-- Source data --
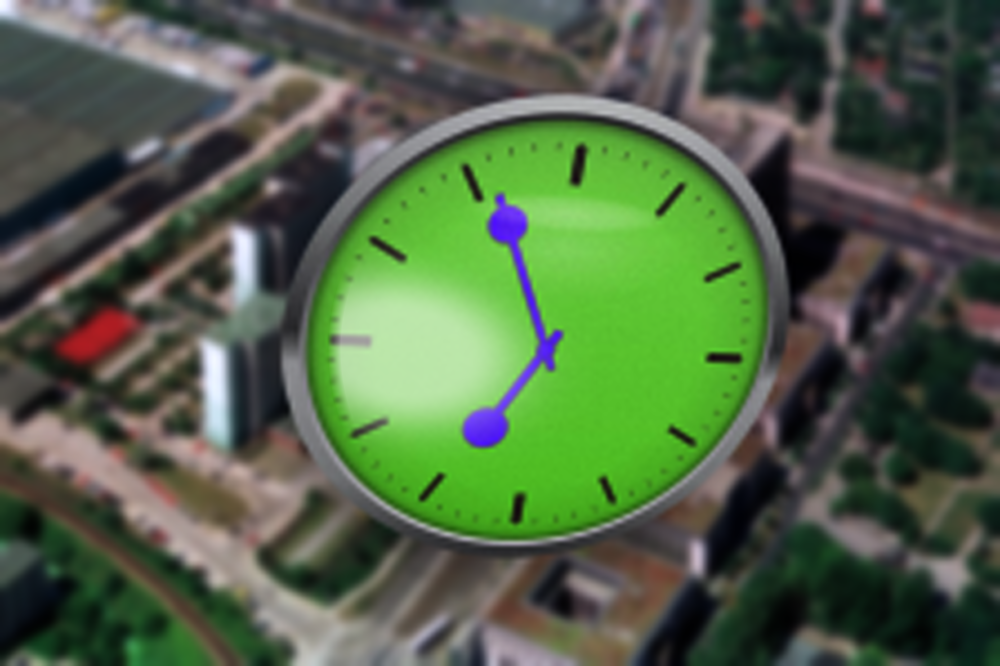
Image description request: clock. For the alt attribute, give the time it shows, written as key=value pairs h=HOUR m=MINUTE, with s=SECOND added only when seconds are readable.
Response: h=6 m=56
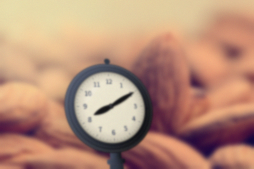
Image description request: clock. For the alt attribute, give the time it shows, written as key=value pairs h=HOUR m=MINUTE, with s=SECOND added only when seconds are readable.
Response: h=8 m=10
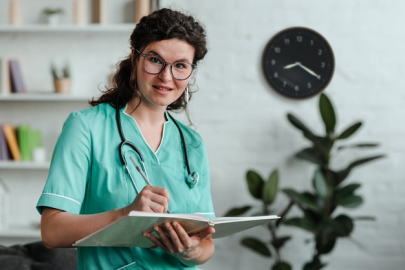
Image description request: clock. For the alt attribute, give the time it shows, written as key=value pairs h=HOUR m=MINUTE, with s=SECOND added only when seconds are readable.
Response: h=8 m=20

---

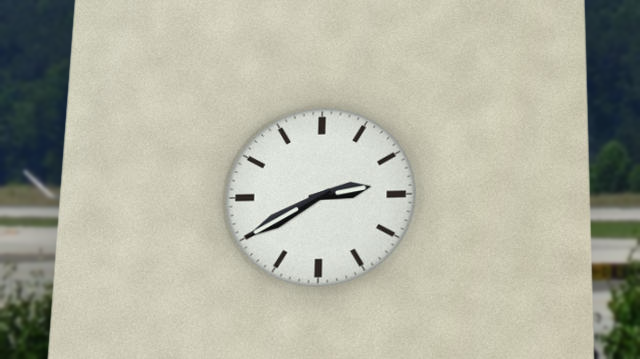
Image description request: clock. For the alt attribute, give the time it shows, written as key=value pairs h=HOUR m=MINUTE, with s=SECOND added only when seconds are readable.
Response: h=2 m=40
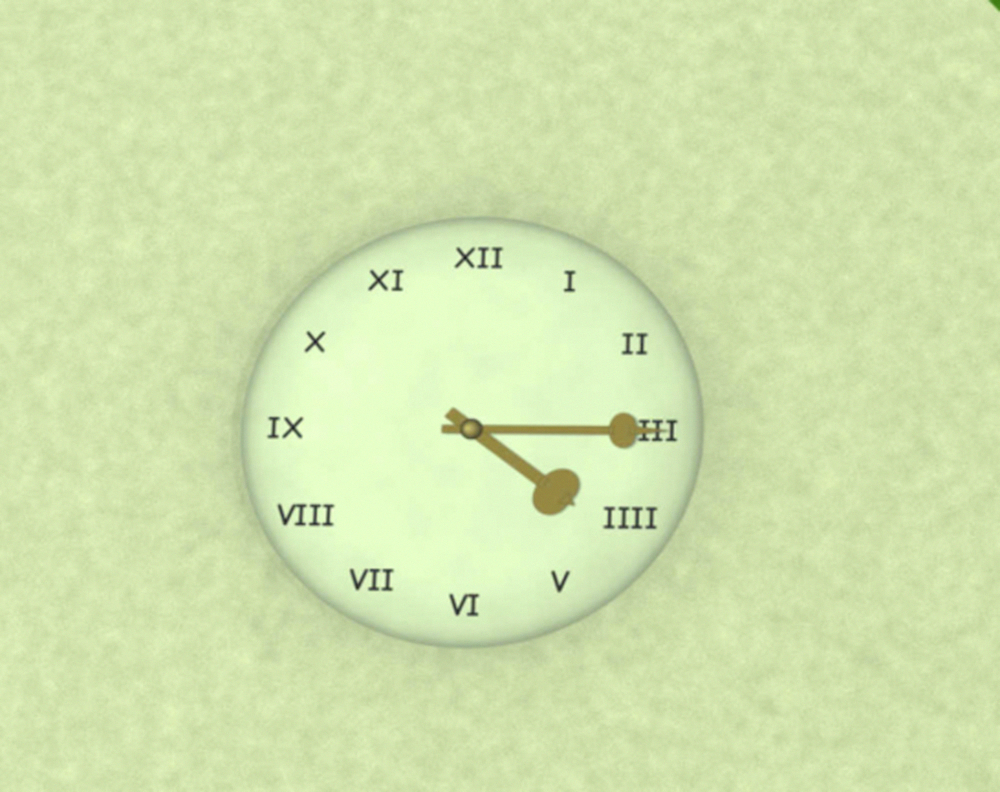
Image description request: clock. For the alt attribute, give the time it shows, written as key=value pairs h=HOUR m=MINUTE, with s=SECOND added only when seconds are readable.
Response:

...

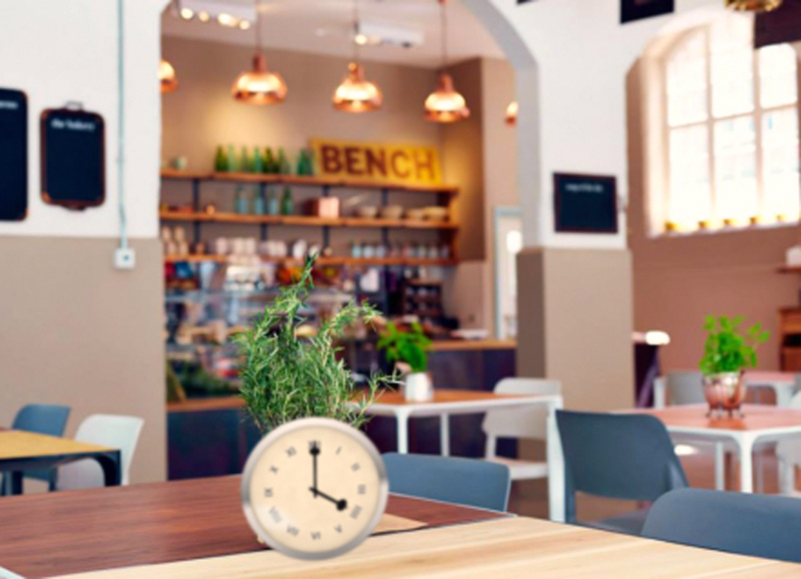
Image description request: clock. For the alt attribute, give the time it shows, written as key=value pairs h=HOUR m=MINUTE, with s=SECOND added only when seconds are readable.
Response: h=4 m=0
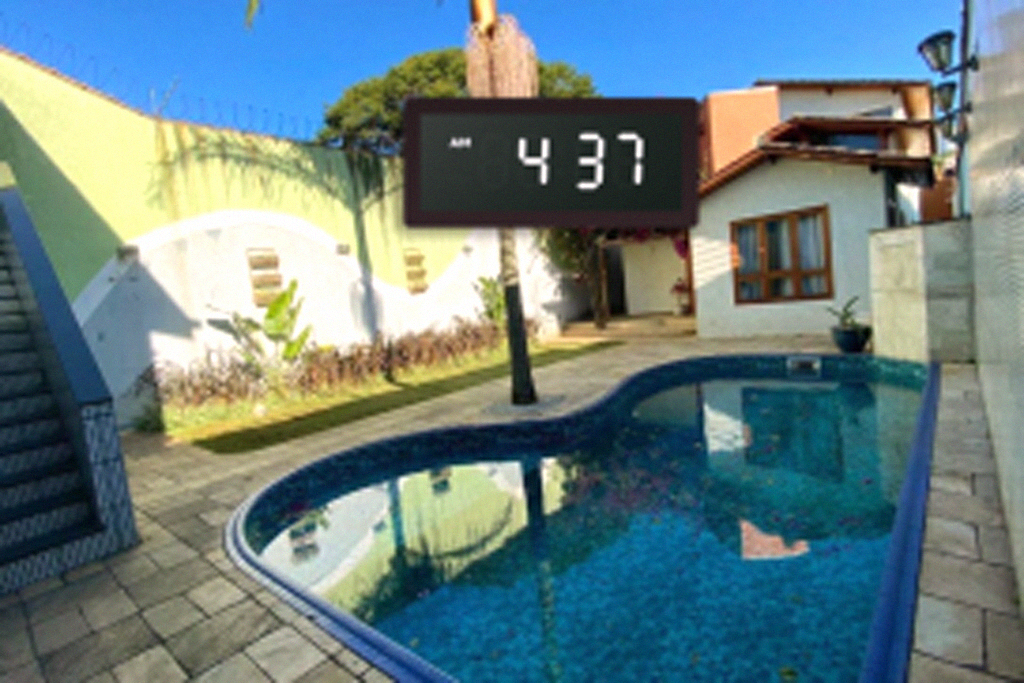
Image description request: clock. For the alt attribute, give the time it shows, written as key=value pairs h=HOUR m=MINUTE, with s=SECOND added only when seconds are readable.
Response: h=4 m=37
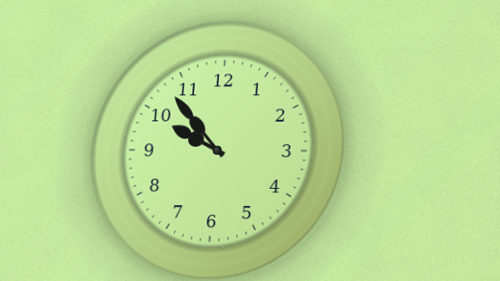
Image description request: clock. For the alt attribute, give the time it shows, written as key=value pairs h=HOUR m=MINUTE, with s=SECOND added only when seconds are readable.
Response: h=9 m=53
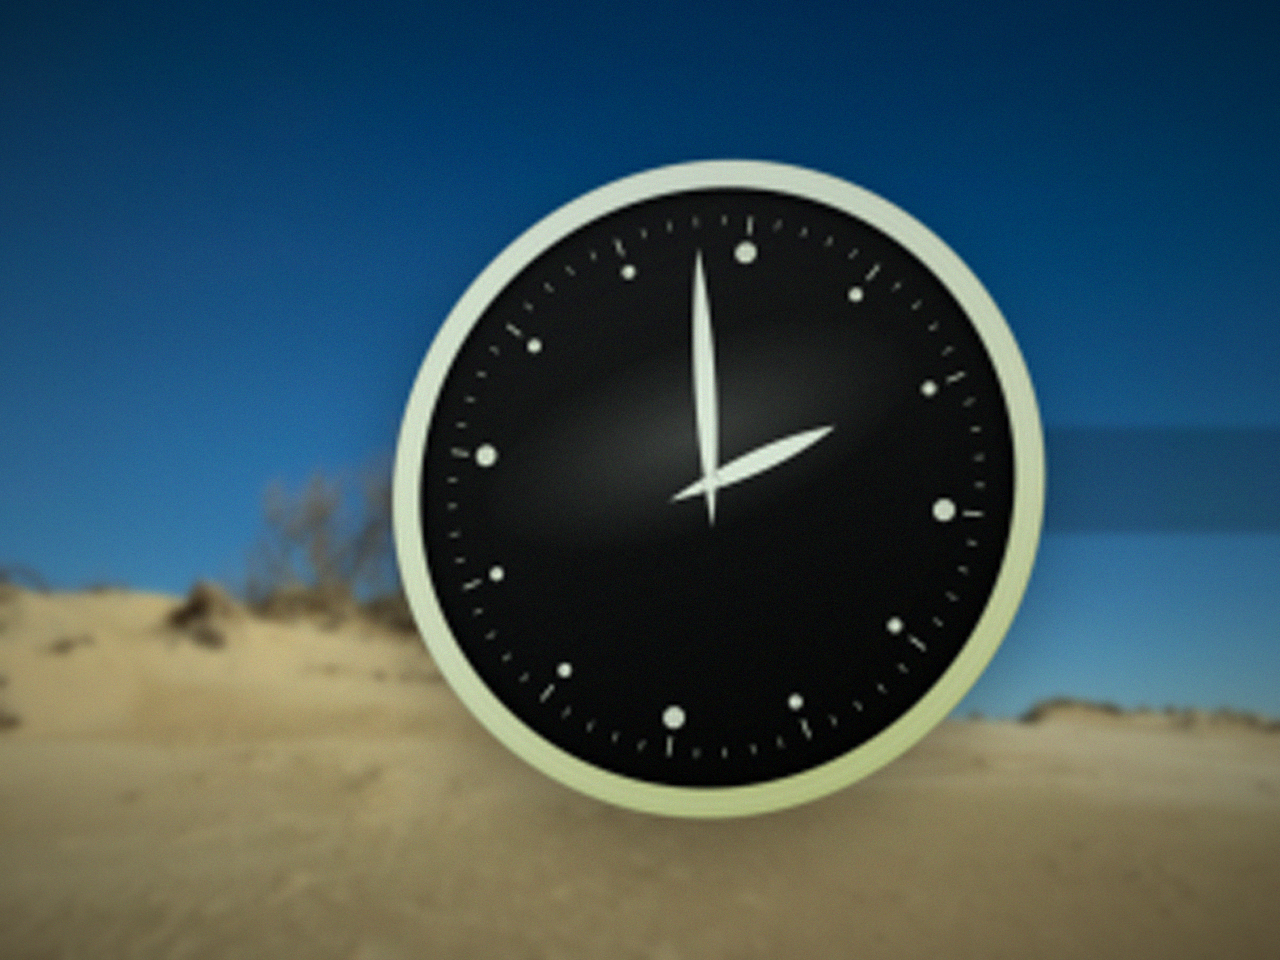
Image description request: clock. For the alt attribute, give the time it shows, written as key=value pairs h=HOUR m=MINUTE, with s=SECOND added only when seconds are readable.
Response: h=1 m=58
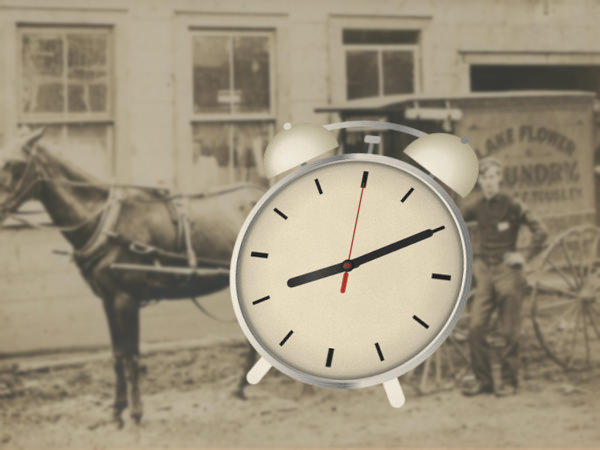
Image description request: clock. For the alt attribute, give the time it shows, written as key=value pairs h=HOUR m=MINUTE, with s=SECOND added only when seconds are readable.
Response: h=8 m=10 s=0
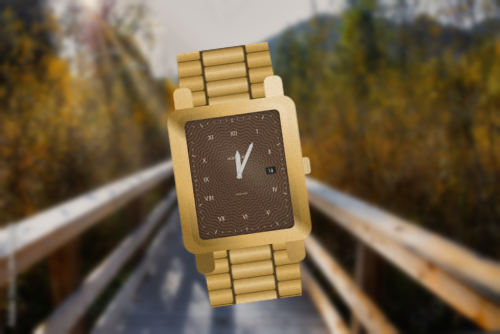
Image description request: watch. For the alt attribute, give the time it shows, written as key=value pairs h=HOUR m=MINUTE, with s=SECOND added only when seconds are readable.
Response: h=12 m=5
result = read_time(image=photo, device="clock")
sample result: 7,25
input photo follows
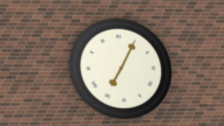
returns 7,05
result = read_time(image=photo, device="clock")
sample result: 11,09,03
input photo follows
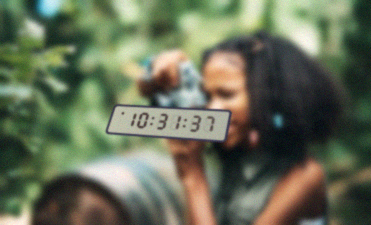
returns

-- Problem statement --
Pull out every line of the listing above that contains the string "Response". Matching is case-sensitive.

-- Solved problem --
Response: h=6 m=56
Response: h=8 m=10
Response: h=8 m=20
Response: h=2 m=40
Response:
Response: h=4 m=0
Response: h=4 m=37
Response: h=9 m=53
Response: h=1 m=58
Response: h=8 m=10 s=0
Response: h=12 m=5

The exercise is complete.